The fact that he actually had a stroke during the game and now has a dead spot in his brain about the size of a dime (a significant portion of the brain, when you get right down to it) is almost-completely ignored until you hear Allen's side of the story in the article linked above.
It's on his cerebellum, the area below the cerebrum responsible for motor control.
This probably means Allen, at some point, will be almost-certainly disabled and rank-unemployable in general society (even though his current aim, incredibly, is to coach high school football) -- another casualty of the game and of the nature of how helmet hits (the hit/block which created the "flash" which started all this was face to face) have raised the demand for the abolition of the sport and society of football.
Third quarter, routine block, routine (helmet) hit, flash, no biggie to Allen. He actually finished the drive with a quarterback sack to force a Buffalo punt.
It was on the sideline that things began to go crazy inside Allen's now-damaged brain. He was seeing double, and asking around to see if he was OK.
Allen finished the game, went home, watched the Sunday-nighter that week -- all with a headache that was an indication that he had a stroke.
It was during the week, when he told team doctors that he was seeing double on the sideline during the game, that they blew the whistle and sent Allen in for an MRI. The results of that sent Allen to the hospital -- Allen had had a stroke, during the game...
... and no one really cared. As manhood and power-over was the norm and the expectation, he soldiered on, in a late-season game for two teams for which it meant nothing, and any further damage could've been an on-field fatality.
For doctors later told Allen he had suffered, according to the article:
"a carotid artery dissection, a tear in the layers of the artery wall that supplies oxygen to the brain—an injury that occurs in a small percentage of high-speed motor vehicle accidents."
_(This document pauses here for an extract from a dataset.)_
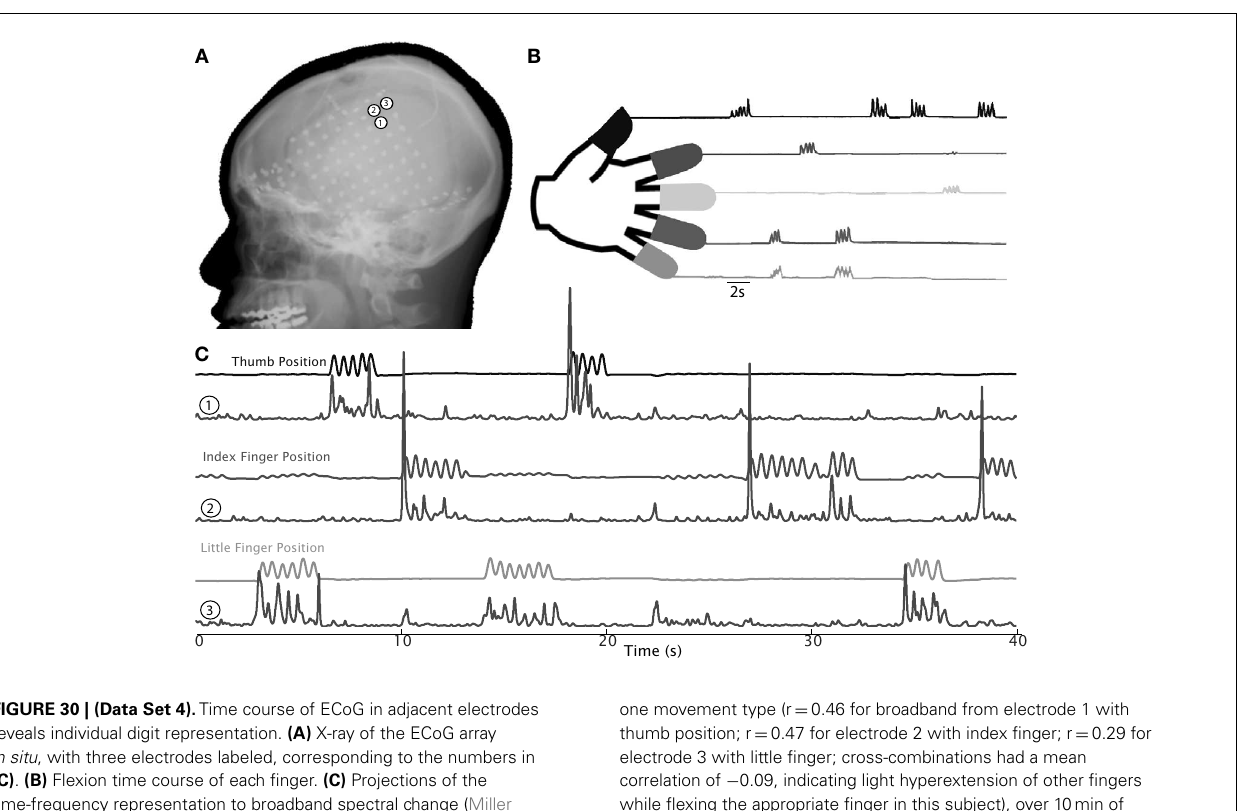
FIGURE 30 | (Data Set 4). Time course of ECoG in adjacent electrodes reveals individual digit representation. (A) X-ray of the ECoG array in situ , with three electrodes labeled, corresponding to the numbers in (C) . (B) Flexion time course of each finger. (C) Projections of the time-frequency representation to broadband spectral change (Miller et al., 2009b). Each electrode is specifically and strongly correlated with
Think of that a second. Football players are getting so huge and so fast and powerful that the force that some of these players are taking helmet hits is akin to that of a high-speed car or motorcycle accident!
The article goes on to say:
"None of the doctors Allen consulted could find a precedent for a pro football player suffering this kind of stroke."
Well, that's an easy one. Steroids, HGH, PEDs, and other manners to make the players bigger, faster, stronger, less human...
It's Newton's second law: Force = mass X acceleration. The bigger and faster you make these football machines, the more force they apply -- often, too much force for the body to take.
Football players today are now expected to be too big, too fast, too durable (one problem: Allen had never missed a game since he started football at age 14!), too manly...
And, for all this, he's very fortunate he's alive.
Especially because he played an entire NFL half with a dead spot on his brain.